Saturday, July 9, 2011

Saturdays at work

My institution, in its infinite wisdom, chooses to observe Independence Day.
And when July 4th falls on a day in the summer semester, to make up for the missed day, we have to teach on the following Saturday.
This year, our schedule has changed slightly, moving about a week later: consequently the 4th lay outside the semester completely.  And to compensate, they are making us work two saturdays to make up for it.

Yours, completely confused by this,

Friday, July 8, 2011

Trader Joes

Took a trip to the big city today, to get some supplies: in particular, Trader Joe's cheap, but entirely drinkable wines.  Two buck chuck is actually $2.99 before tax, so it's really more-than-three-buck chuck, but even so, it's still a bargain.
And Whole Foods is just down the road, and with it, smoked trout and smoked mackerel.

Yours, wishing that they would open up their stores in our town instead, though,

Thursday, July 7, 2011

Back in the daily routine

Back to work today: I enjoyed lecturing (of course, since I like the sound of my own voice, and the way my ideas work) but at the same time, I felt almost disconnected from the process.
It's almost like the time off, the time spent not thinking about teaching, research, supervising, has left me unready to go back to my real world.
I'm sure it will take a day or two at most to reconnect, but the sense of distance was quite disconcerting.

Yours, working to reconnect for tomorrow,

Wednesday, July 6, 2011

Really enjoying Zoe Lewis' new album

I just want to plug my favourite singers newest album: Zoe Lewis released Rotary Phone a few weeks ago, and I've been enjoying it on a near daily basis ever since our copy arrived.  I sing along while exercising, and Boo comes into the room and sings with me. 
It's a lovely piece, nostalgic for old technologies and old places, and poignant with metaphors when describing the Bollywood dreams of a young girl in India.  A wonderful album!  You can buy it from CDBaby, or directly from Zoe herself.

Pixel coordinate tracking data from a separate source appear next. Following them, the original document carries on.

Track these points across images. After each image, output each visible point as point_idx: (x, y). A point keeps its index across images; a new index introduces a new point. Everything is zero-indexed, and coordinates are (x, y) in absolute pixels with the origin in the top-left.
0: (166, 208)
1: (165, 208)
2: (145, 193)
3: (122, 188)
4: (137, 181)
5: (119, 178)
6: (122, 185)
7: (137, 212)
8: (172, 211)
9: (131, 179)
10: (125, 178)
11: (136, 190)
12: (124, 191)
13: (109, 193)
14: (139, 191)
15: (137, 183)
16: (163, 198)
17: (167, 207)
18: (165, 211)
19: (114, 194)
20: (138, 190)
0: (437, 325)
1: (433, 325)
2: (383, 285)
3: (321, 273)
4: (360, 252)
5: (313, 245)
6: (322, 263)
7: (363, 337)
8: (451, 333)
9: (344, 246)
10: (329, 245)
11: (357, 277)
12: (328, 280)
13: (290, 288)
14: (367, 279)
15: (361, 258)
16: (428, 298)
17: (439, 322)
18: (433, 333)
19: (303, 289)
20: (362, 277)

Yours, reminding you to check this album out,

Tuesday, July 5, 2011

Last few days of freedom

In a couple of days, I get to go back to the salt mines.  Or I get to go back and assault minds.  Or something.
So today,  I went swimming with the children for a little while, folded some paper, and generally enjoyed the fact that it's still a couple of days away.

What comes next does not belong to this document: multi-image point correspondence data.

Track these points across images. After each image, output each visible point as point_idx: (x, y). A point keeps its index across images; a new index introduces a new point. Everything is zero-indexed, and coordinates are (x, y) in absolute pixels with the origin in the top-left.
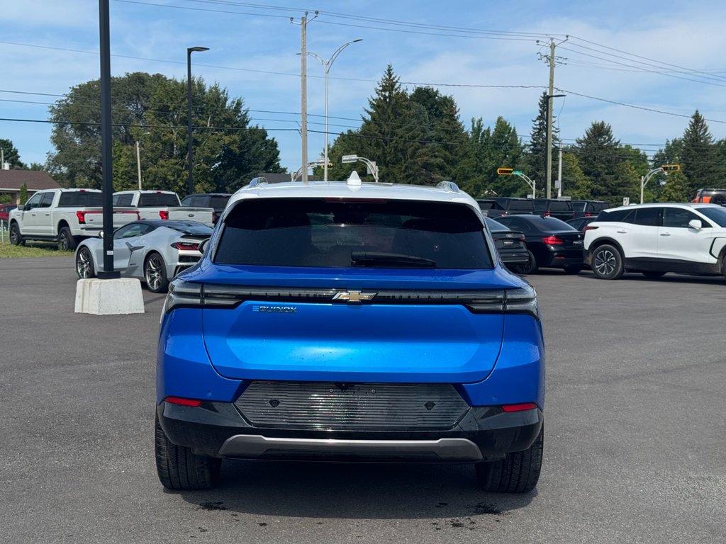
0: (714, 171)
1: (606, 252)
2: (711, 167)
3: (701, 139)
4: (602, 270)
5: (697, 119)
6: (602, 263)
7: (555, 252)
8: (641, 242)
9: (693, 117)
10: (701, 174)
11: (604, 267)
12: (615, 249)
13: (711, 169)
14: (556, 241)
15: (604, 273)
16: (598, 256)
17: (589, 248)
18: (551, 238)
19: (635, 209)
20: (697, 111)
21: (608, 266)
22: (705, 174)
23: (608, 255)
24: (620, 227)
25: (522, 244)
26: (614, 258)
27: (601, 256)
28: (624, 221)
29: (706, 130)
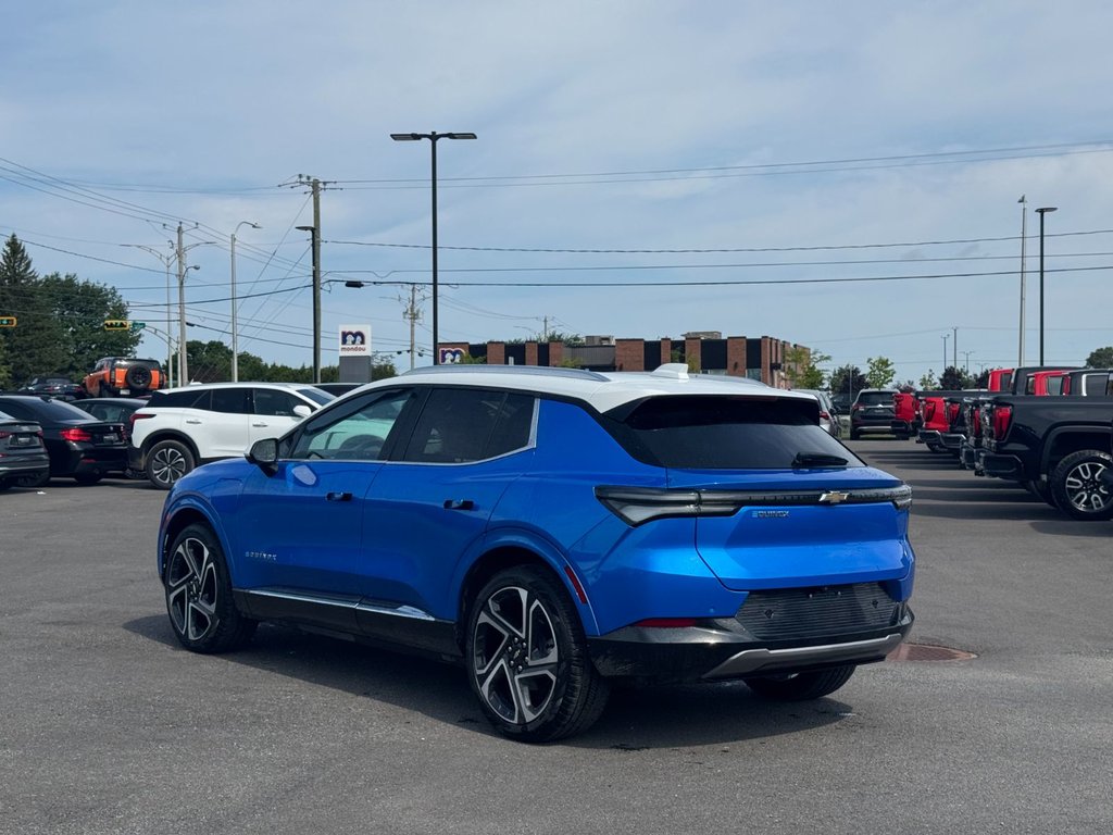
0: (42, 328)
1: (170, 450)
2: (39, 321)
3: (22, 278)
4: (164, 476)
5: (15, 248)
6: (164, 467)
7: (81, 452)
8: (222, 436)
9: (8, 244)
10: (24, 331)
11: (167, 472)
12: (184, 446)
13: (39, 324)
14: (79, 435)
15: (167, 481)
16: (157, 457)
17: (142, 446)
18: (72, 432)
19: (210, 390)
20: (14, 236)
21: (172, 471)
22: (30, 332)
23: (173, 455)
24: (187, 415)
25: (38, 441)
26: (182, 460)
27: (163, 456)
28: (194, 407)
29: (28, 265)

Yours, living in the moment,

Monday, July 4, 2011


Or more properly, a rat.  Designed by the late great Eric Joisel, folded by me.

Yours, happy with the result,

Happy Independence Day

As Flanders and Swann sang:

The war of American independence,
That was enjoyable, by and large,
Watching England's free descendants busy defeating German charge.

Yours, independently,

Sunday, July 3, 2011

Preparations are underway

We've prepared much of the stuff for tomorrow's party: LOML's made a crustless cheesecake, I've put together the coleslaw, the ribs and chicken are marinating, ready to slow cook tomorrow, and a bunch of other stuff has been prepped and is ready to combine.

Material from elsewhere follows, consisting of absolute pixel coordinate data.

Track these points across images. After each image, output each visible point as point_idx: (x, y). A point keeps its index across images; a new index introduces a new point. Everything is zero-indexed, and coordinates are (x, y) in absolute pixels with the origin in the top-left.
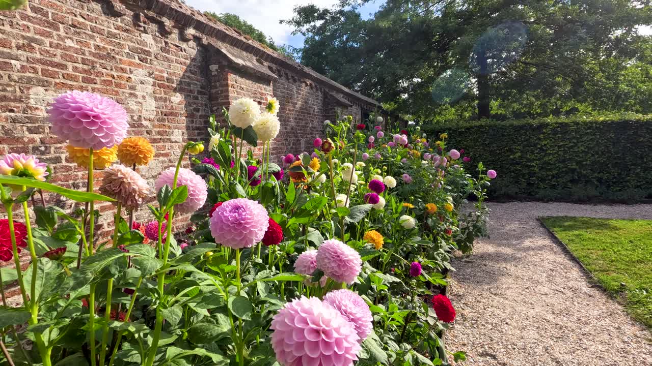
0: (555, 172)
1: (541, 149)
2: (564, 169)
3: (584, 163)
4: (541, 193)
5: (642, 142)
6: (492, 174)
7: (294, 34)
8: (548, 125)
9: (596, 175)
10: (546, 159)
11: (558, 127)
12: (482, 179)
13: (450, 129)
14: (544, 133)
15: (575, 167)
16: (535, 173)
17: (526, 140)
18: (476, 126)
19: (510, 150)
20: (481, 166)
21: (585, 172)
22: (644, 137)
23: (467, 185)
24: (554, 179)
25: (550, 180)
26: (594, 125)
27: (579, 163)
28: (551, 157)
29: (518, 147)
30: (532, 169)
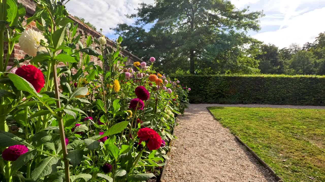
0: (214, 94)
1: (210, 85)
2: (217, 93)
3: (223, 90)
4: (209, 101)
5: (239, 84)
6: (189, 89)
7: (115, 35)
8: (211, 77)
9: (227, 95)
10: (211, 89)
11: (215, 78)
12: (187, 91)
13: (179, 77)
14: (210, 80)
15: (220, 92)
16: (208, 94)
17: (205, 82)
18: (188, 77)
19: (200, 85)
20: (187, 87)
21: (223, 94)
22: (240, 82)
23: (182, 93)
24: (214, 96)
25: (213, 96)
26: (226, 78)
27: (221, 90)
28: (213, 88)
29: (202, 85)
30: (207, 92)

Yours, looking forward to the party,

Saturday, July 2, 2011


A very pleasant evening: we went to friends for a gentle outdoor meal: salad and chicken, with lots of watermelon for the children.  Met some new and nice people, three of whose names begin with Mary.
And then we walked down the street to watch the annual fireworks display (our town always celebrates the Saturday before July 4th). 

Yours, having enjoyed the fireworks,

Friday, July 1, 2011


Surprisingly, I don't seem to have uploaded this recipe before: it's the coleslaw recipe I prefer: no mayonnaise, tart, with a good little bite.

Non-mayonnaise coleslaw
    * 1 medium head cabbage, shredded
    * 1 large red onion, diced
    * 1 cup grated carrots
    * 2 stalks celery, chopped
    * 1/3 cup white sugar
    * 1 cup white vinegar
    * 3/4 cup vegetable oil
    * 1 tablespoon salt
    * 1 tablespoon dry mustard
    * black pepper to taste

 In a large bowl, combine cabbage, onion, carrots, and celery.
 Sprinkle with 1/3 cup sugar, and mix well. In a small saucepan,
 combine vinegar, oil, salt, dry mustard, and pepper. Bring to
 a boil. Pour hot dressing over cabbage mixture, and mix well.

Yours, planning on making this Sunday, since it ages well,

Happy Canada Day

Happy Canada Day to all my Canadian friends (and even if you are not Canadian, or not a friend, feel free to celebrate!)